Task directions —
Your reply should restate the lines from the top of the entries through the line containing "avec la société, ainsi" word for word, with no pictures.

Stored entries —
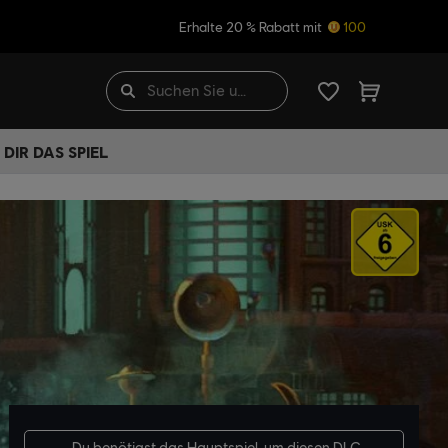
Erhalte 20 % Rabatt mit
100
DIR DAS SPIEL
Du benötigst das
Hauptspiel
, um diesen DLC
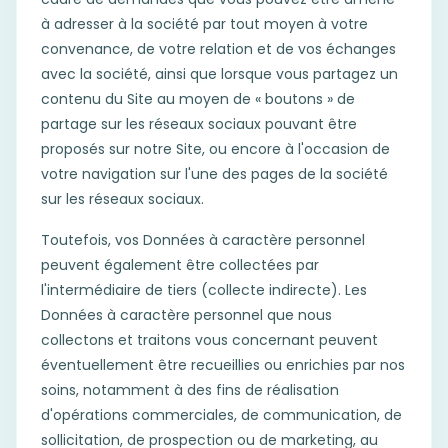
à adresser à la société par tout moyen à votre
convenance, de votre relation et de vos échanges
avec la société, ainsi que lorsque vous partagez un
contenu du Site au moyen de « boutons » de
partage sur les réseaux sociaux pouvant être
proposés sur notre Site, ou encore à l'occasion de
votre navigation sur l'une des pages de la société
sur les réseaux sociaux.
Toutefois, vos Données à caractère personnel
peuvent également être collectées par
l'intermédiaire de tiers (collecte indirecte). Les
Données à caractère personnel que nous
collectons et traitons vous concernant peuvent
éventuellement être recueillies ou enrichies par nos
soins, notamment à des fins de réalisation
d'opérations commerciales, de communication, de
sollicitation, de prospection ou de marketing, au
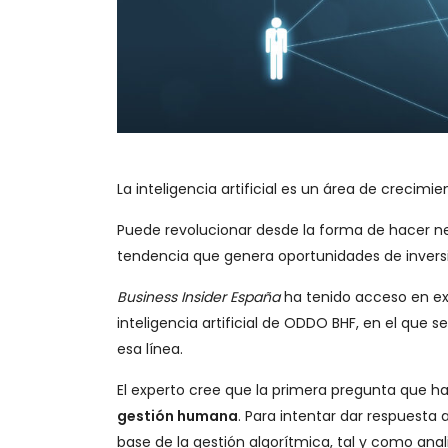
La inteligencia artificial es un área de creci
Puede revolucionar desde la forma de hacer n
tendencia que genera oportunidades de inversió
Business Insider España
ha tenido acceso en exc
inteligencia artificial de ODDO BHF, en el qu
esa línea.
El experto cree que la primera pregunta que h
gestión humana
. Para intentar dar respuest
base de la gestión algorítmica, tal y como anal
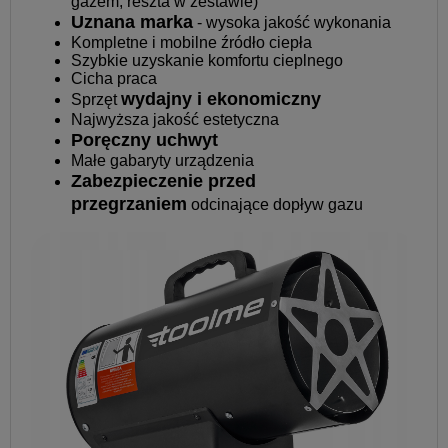
gazem, reszta w zestawie)
Uznana marka
- wysoka jakość wykonania
Kompletne i mobilne źródło ciepła
Szybkie uzyskanie komfortu cieplnego
Cicha praca
wydajny i ekonomiczny
Sprzęt
Najwyższa jakość estetyczna
Poręczny uchwyt
Małe gabaryty urządzenia
Zabezpieczenie przed
przegrzaniem
odcinające dopływ gazu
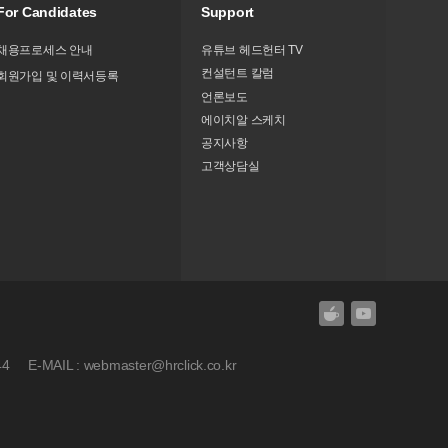
For Candidates
Support
채용프로세스 안내
유튜브 헤드헌터 TV
컨설턴트 칼럼
회원가입 및 이력서등록
언론보도
에이치알 스케치
공지사항
고객상담실
44
E-MAIL : webmaster@hrclick.co.kr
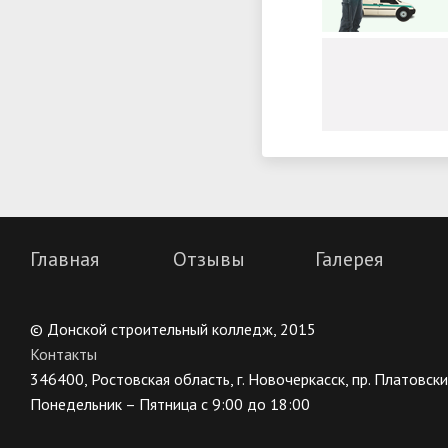
Главная
Отзывы
Галерея
© Донской строительный колледж, 2015
Контакты
346400, Ростовская область, г. Новочеркасск, пр. Платовский
Понедельник – Пятница с 9:00 до 18:00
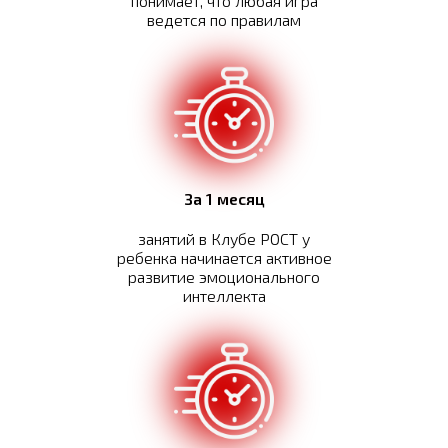
понимает, что любая игра
ведется по правилам
За 1 месяц
занятий в Клубе РОСТ у
ребенка начинается активное
развитие эмоционального
интеллекта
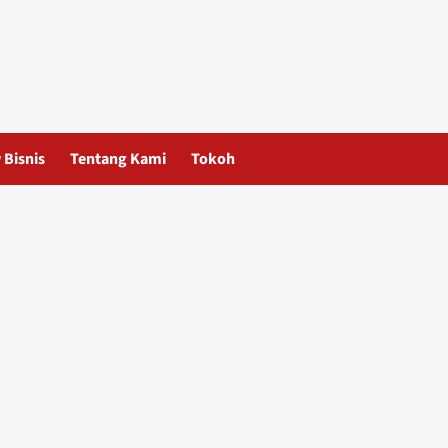
 Bisnis
Tentang Kami
Tokoh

Task result —
Erhalte 20 % Rabatt mit
100
DIR DAS SPIEL
Du benötigst das
Hauptspiel
, um diesen DLC
à adresser à la société par tout moyen à votre
convenance, de votre relation et de vos échanges
avec la société, ainsi que lorsque vous partagez un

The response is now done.